As a political scientist and president of a liberal arts college in Wisconsin, I’m looking forward to the fall. I’ll have a chance to teach 18- to 22-year-olds during the run-up to a historic presidential election. It’ll likely dominate discourse in the classroom, cafeteria and even keg parties.
This raises the question — how should professors talk about Donald Trump? Is there a way to teach this subject in a thoughtful way, pushing beyond the name-calling and apocalyptic predictions? I believe there is.
In conversations with my faculty colleagues, I’ve come to a few conclusions.
First, I think it’s fine for professors to acknowledge Trump’s narrow-minded rhetoric. If Trump were a student, he would have already been called into the dean’s office to explain comments about women, minorities, immigrants, veterans and people with disabilities. My college’s core values celebrate and protect differences of perspective, background and heritage. Relationships on college campuses are supposed to be friendly, welcoming and supportive. (In Trump’s worldview, however, it is precisely this kind of academic environment that has led to the United States’ general decline. “I don’t, frankly, have time for total political correctness,” he said. “And to be honest with you, this country doesn’t have time, either.”)
Second, I hope our faculty spends some of the fall semester explaining Trump’s political rise to their students, because the real story lies beyond political science. Understanding Trump and his supporters means having a deep knowledge of words like “empathy,” “tolerance,” “power” and “narcissism.” History, literature, economics, philosophy, religion, communications and sociology all offer important insights. One of my psychology department colleagues told me that students will be very tempted to take their newfound knowledge and apply it to the Republican nominee’s bizarre behavior, though the American Psychiatric Association just warned its members not to do so. Another professor in the communications department said she plans to hold a class discussion on Trump’s discourses, focusing on how he speaks to people’s fears and creates an illusion of identification and credibility for voters.* There will be assigned readings.

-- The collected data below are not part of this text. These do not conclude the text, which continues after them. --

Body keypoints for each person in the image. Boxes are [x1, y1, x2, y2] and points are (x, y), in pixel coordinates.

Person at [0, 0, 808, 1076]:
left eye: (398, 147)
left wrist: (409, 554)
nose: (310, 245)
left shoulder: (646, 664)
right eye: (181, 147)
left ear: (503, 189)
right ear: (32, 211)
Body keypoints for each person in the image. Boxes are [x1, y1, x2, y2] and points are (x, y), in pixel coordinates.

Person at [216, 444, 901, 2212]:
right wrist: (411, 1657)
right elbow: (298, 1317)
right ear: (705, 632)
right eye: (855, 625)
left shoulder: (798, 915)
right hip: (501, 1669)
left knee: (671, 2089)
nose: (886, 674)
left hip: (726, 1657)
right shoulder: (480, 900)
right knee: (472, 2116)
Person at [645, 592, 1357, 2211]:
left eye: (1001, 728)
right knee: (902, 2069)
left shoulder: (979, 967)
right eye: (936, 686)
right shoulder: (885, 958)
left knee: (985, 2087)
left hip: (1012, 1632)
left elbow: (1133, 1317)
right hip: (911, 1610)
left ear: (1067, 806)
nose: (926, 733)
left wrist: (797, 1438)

I know some professors and students think it might be easier to just avoid the subject of Trump altogether. But we need to resist that urge. Professors should dive right into the big question: How can we be open-minded in the face of Trump’s bigotry? How can we extend that empathy and thoughtfulness even to those we disagree with?

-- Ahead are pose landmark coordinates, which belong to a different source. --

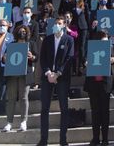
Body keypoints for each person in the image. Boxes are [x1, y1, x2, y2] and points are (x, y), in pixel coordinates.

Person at [38, 16, 74, 146]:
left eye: (59, 23)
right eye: (55, 23)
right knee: (44, 109)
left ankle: (63, 140)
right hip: (47, 77)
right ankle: (43, 140)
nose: (57, 25)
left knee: (64, 108)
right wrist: (48, 72)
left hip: (62, 78)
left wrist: (58, 73)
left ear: (64, 25)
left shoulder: (69, 40)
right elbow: (42, 58)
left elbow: (69, 58)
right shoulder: (47, 40)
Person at [84, 31, 114, 146]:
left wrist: (112, 59)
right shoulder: (91, 48)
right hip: (93, 84)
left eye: (106, 41)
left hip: (105, 84)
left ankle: (105, 138)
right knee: (95, 112)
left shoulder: (109, 48)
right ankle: (95, 138)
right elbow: (85, 59)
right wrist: (86, 62)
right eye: (103, 40)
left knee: (105, 112)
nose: (105, 43)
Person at [4, 24, 35, 132]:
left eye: (24, 31)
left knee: (24, 97)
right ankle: (9, 123)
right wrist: (4, 58)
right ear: (16, 33)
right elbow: (4, 58)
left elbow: (36, 57)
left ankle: (23, 122)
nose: (22, 33)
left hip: (25, 74)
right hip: (12, 73)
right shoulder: (11, 45)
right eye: (20, 31)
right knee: (11, 98)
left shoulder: (31, 44)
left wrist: (32, 56)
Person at [74, 0, 90, 76]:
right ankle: (76, 68)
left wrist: (89, 29)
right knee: (76, 47)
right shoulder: (73, 5)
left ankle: (82, 63)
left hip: (83, 27)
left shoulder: (85, 5)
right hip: (75, 28)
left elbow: (88, 17)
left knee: (82, 46)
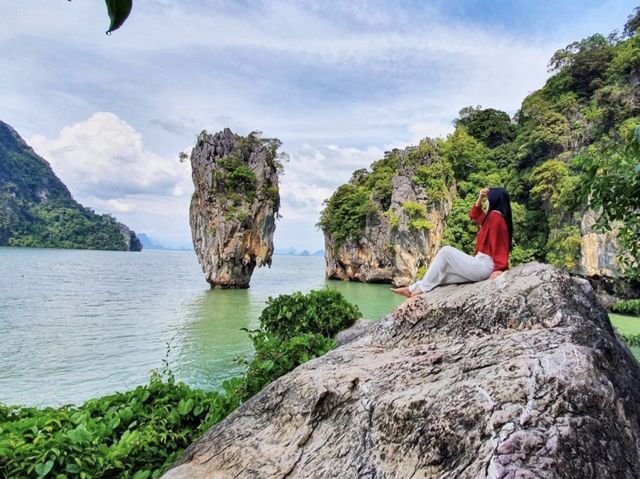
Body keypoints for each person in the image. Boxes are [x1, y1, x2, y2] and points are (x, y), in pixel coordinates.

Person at [391, 187, 513, 298]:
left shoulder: (496, 217)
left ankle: (421, 288)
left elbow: (500, 244)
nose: (487, 202)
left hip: (485, 265)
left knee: (445, 251)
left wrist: (500, 268)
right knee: (443, 274)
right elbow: (474, 214)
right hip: (481, 265)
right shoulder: (492, 218)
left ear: (494, 200)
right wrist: (480, 198)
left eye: (488, 199)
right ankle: (412, 288)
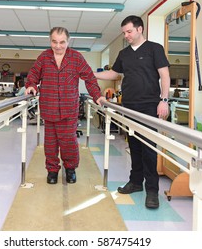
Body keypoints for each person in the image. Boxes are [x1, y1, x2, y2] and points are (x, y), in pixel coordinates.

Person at [94, 15, 170, 209]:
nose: (126, 35)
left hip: (150, 105)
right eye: (124, 32)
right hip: (129, 104)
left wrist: (164, 100)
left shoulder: (155, 49)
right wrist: (90, 73)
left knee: (149, 149)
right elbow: (114, 73)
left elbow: (164, 75)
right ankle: (136, 182)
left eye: (129, 31)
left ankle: (152, 190)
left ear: (139, 29)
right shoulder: (124, 53)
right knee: (134, 145)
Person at [25, 27, 105, 185]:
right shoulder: (44, 57)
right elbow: (33, 73)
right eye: (54, 42)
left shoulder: (76, 57)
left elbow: (89, 77)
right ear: (50, 41)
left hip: (69, 109)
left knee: (69, 142)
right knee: (50, 143)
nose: (58, 46)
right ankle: (52, 170)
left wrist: (97, 95)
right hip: (49, 107)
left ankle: (70, 169)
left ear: (68, 42)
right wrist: (31, 85)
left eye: (62, 42)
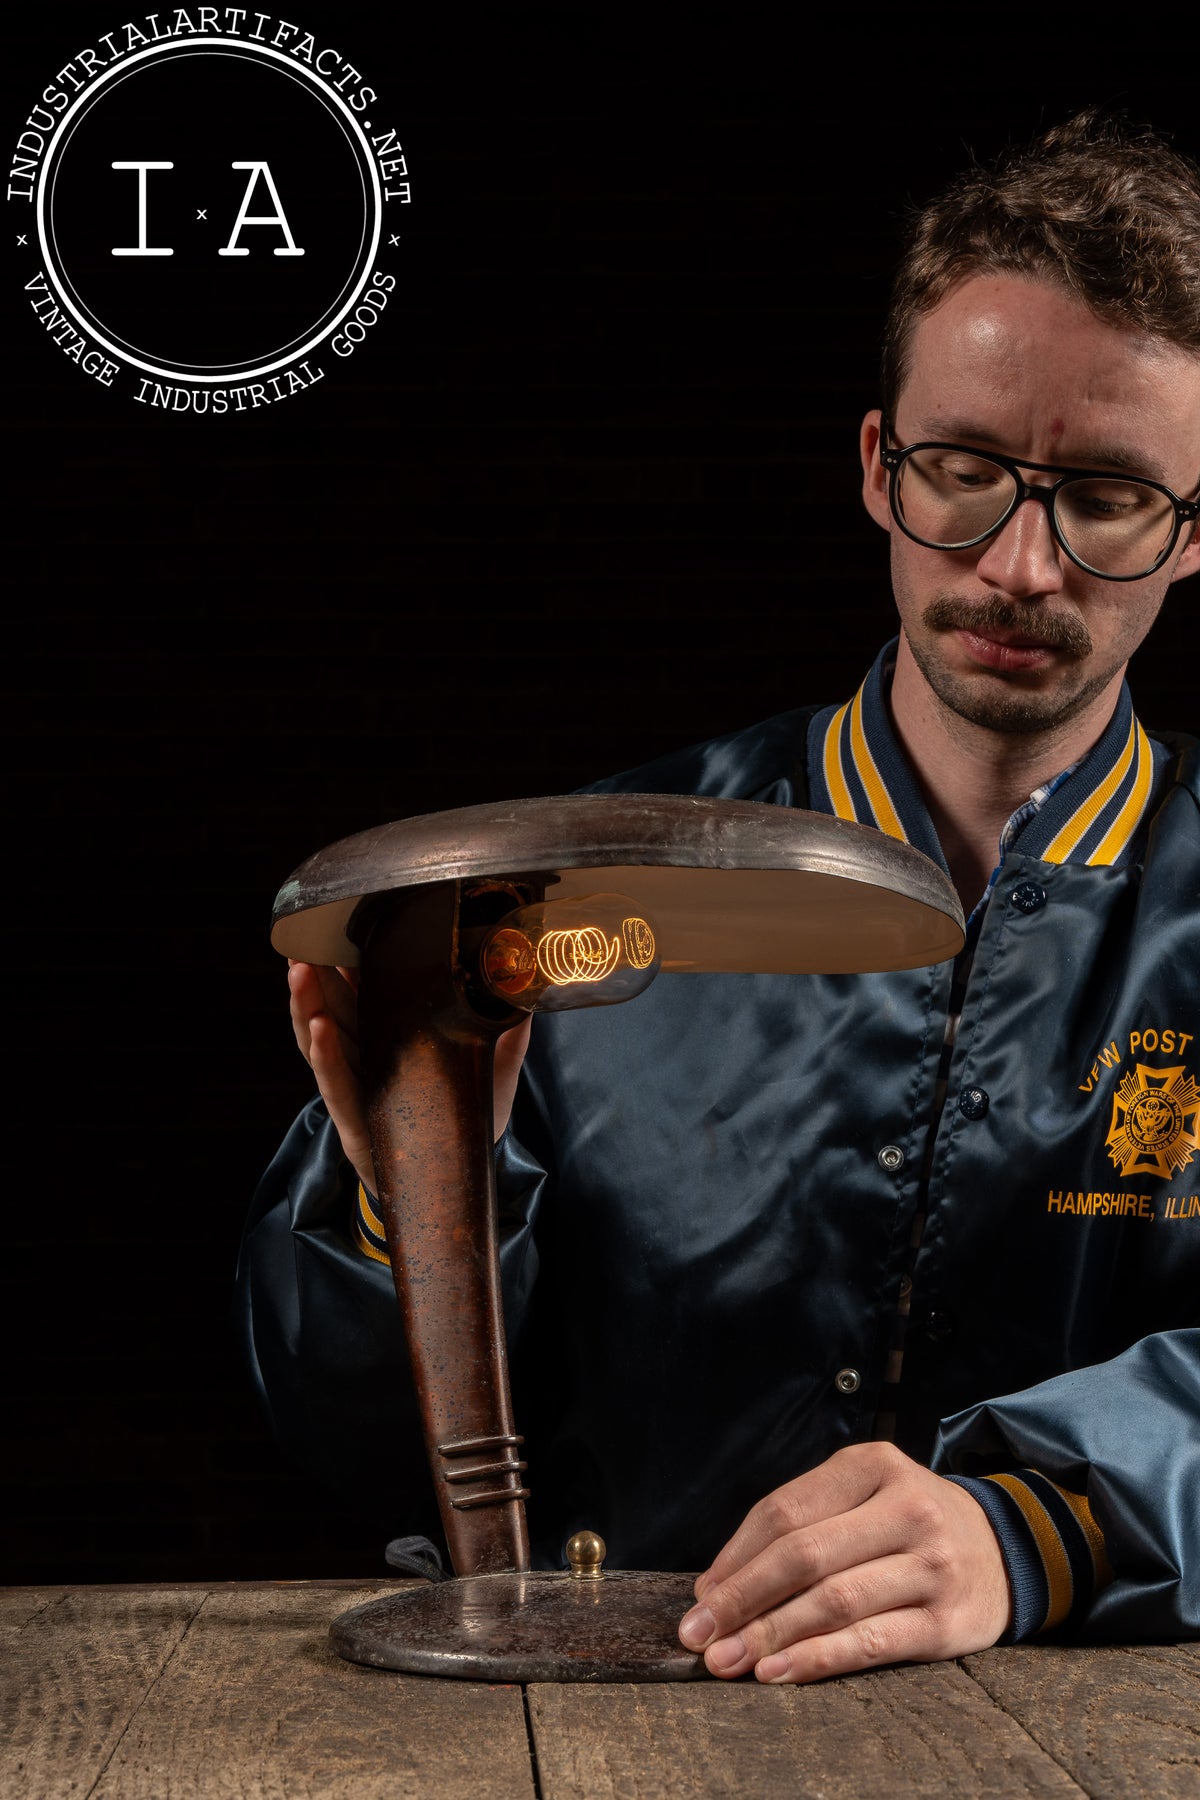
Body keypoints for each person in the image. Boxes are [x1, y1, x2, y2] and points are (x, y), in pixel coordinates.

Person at [239, 110, 1200, 1684]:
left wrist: (1044, 1522)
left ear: (1194, 527)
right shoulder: (569, 888)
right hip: (606, 1735)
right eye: (965, 471)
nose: (1023, 566)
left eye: (1107, 496)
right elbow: (339, 1444)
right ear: (879, 466)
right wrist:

We need to extend these qualities to the victims of Trump’s bigotry. But we also need to listen and respect those students and professors who support Trump. That 19-year-old supporter just starting his sophomore year shouldn’t be dismissed automatically as a racist for supporting Trump. He’s a stand-in for our next-door neighbor, your child’s softball coach and my cousin’s spouse. Keeping the classroom open for discussion slows a student retreat to the anonymous online world of Yik Yak, where college-aged Trump supporters troll hate without ever directly engaging their classmates. That means that the possibility of ever broadening their perspectives organically will be lost.

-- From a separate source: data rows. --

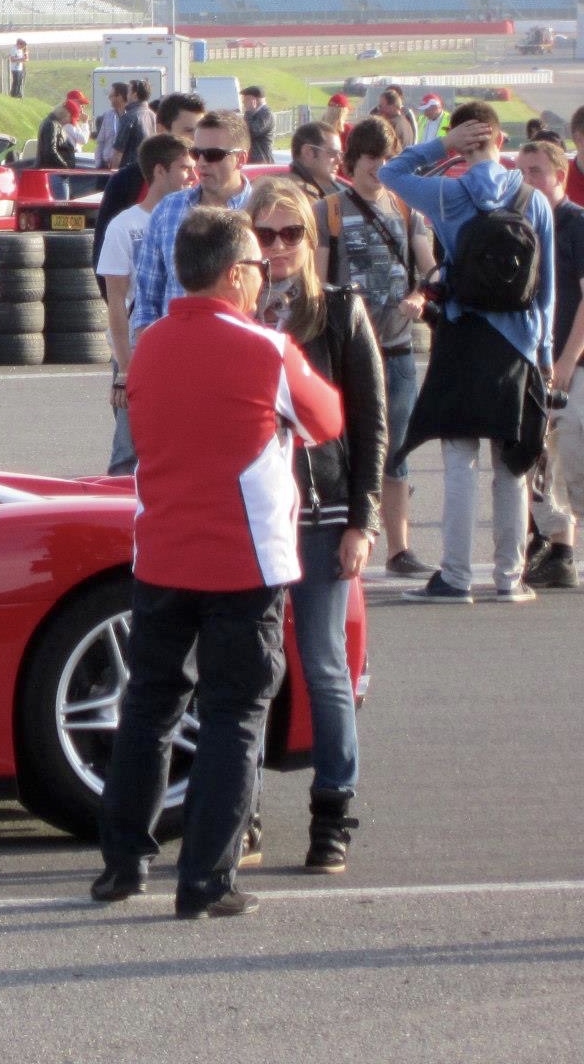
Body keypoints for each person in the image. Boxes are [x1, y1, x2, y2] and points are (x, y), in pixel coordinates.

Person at [93, 206, 343, 920]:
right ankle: (206, 878)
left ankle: (123, 863)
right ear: (235, 275)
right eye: (257, 267)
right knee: (235, 716)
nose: (264, 277)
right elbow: (327, 419)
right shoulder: (265, 349)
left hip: (163, 551)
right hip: (244, 557)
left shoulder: (148, 346)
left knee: (148, 707)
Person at [248, 176, 385, 875]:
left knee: (324, 664)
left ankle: (333, 814)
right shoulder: (233, 315)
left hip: (323, 512)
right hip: (247, 516)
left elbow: (368, 423)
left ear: (311, 239)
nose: (276, 247)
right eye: (264, 234)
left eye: (289, 234)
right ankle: (243, 813)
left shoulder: (338, 312)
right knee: (247, 668)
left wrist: (363, 518)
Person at [384, 102, 557, 604]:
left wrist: (443, 146)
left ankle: (456, 577)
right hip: (519, 343)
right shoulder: (533, 199)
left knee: (459, 458)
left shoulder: (447, 193)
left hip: (463, 334)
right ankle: (509, 578)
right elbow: (545, 290)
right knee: (512, 463)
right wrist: (543, 351)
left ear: (463, 143)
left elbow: (394, 170)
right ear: (501, 143)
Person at [321, 118, 436, 579]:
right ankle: (344, 538)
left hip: (398, 347)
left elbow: (428, 270)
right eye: (370, 156)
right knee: (347, 446)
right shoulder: (328, 209)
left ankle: (399, 549)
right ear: (353, 160)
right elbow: (320, 281)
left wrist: (419, 297)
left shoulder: (407, 209)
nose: (378, 165)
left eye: (386, 157)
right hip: (348, 353)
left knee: (397, 451)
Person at [97, 134, 197, 475]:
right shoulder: (124, 225)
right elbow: (115, 302)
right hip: (137, 353)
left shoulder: (191, 221)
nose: (192, 175)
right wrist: (125, 368)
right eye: (184, 168)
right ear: (159, 171)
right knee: (129, 450)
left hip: (181, 351)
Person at [517, 139, 584, 589]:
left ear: (560, 175)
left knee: (574, 449)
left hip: (571, 361)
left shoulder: (575, 223)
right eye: (521, 172)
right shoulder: (520, 224)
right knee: (540, 458)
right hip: (531, 359)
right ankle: (558, 547)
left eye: (537, 171)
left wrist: (565, 358)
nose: (528, 180)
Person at [131, 109, 254, 330]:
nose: (202, 163)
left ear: (241, 159)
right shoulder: (167, 211)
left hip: (243, 352)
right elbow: (146, 299)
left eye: (214, 154)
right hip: (177, 351)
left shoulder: (261, 210)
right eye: (197, 153)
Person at [91, 91, 206, 280]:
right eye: (188, 131)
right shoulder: (127, 181)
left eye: (199, 132)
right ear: (161, 129)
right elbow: (104, 251)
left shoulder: (206, 177)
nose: (196, 139)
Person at [286, 120, 342, 200]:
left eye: (340, 154)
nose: (339, 161)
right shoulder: (291, 197)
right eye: (332, 153)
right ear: (308, 153)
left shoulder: (338, 189)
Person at [114, 79, 157, 171]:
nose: (126, 94)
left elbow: (118, 151)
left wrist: (112, 175)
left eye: (128, 91)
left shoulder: (129, 117)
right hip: (148, 169)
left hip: (130, 171)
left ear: (135, 94)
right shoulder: (153, 116)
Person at [94, 84, 128, 171]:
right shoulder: (108, 115)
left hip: (123, 168)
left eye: (111, 95)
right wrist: (98, 164)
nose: (109, 97)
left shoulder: (131, 117)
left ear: (120, 97)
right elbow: (101, 141)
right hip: (104, 167)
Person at [374, 87, 416, 153]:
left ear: (392, 106)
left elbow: (385, 151)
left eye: (381, 106)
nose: (379, 110)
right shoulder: (405, 123)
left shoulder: (392, 124)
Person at [241, 85, 275, 164]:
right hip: (252, 160)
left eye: (246, 99)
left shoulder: (266, 113)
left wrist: (249, 111)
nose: (243, 102)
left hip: (262, 161)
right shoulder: (253, 114)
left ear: (253, 100)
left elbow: (252, 131)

There will be tense points and tempers may well flare. Why are Trump’s most ardent supporters rural whites without a college degree? Why does he belittle those he disagrees with? Where does his worldview and his preoccupation with Vladimir Putin come from? But there is a way to have these discussions in the classroom with respect. It will be up to our professors to defend the right to hold an unpopular position, even one that we strongly disagree with. Because if colleges and universities want to remain a training ground for future leaders, an incubator for new ideas or a place where a future political consensus is forged, civil discourse is a fundamental part of that higher calling.
This will not be an easy task, but it is a crucial one. While professors and administrators need to do everything they can to make sure that their campuses promote free speech, they also need to maintain civility and basic decency. And that’s tricky. Beyond higher education, how the nation wrestles with this same conundrum is important — and not just in the run-up to the election. In the weeks and months after Nov. 8, the country is going to have to understand what Donald Trump and Trumpism means going forward. Win or lose, it is critical that we study and interpret what his candidacy signifies beyond American politics. How the nation’s teachers integrate understanding Trumpism into their classrooms this fall, regardless of discipline, will go a long way toward finding some common ground with the 40-something percent of the voting population that supports him.
* An earlier version of this article misidentified the American Psychiatric Association.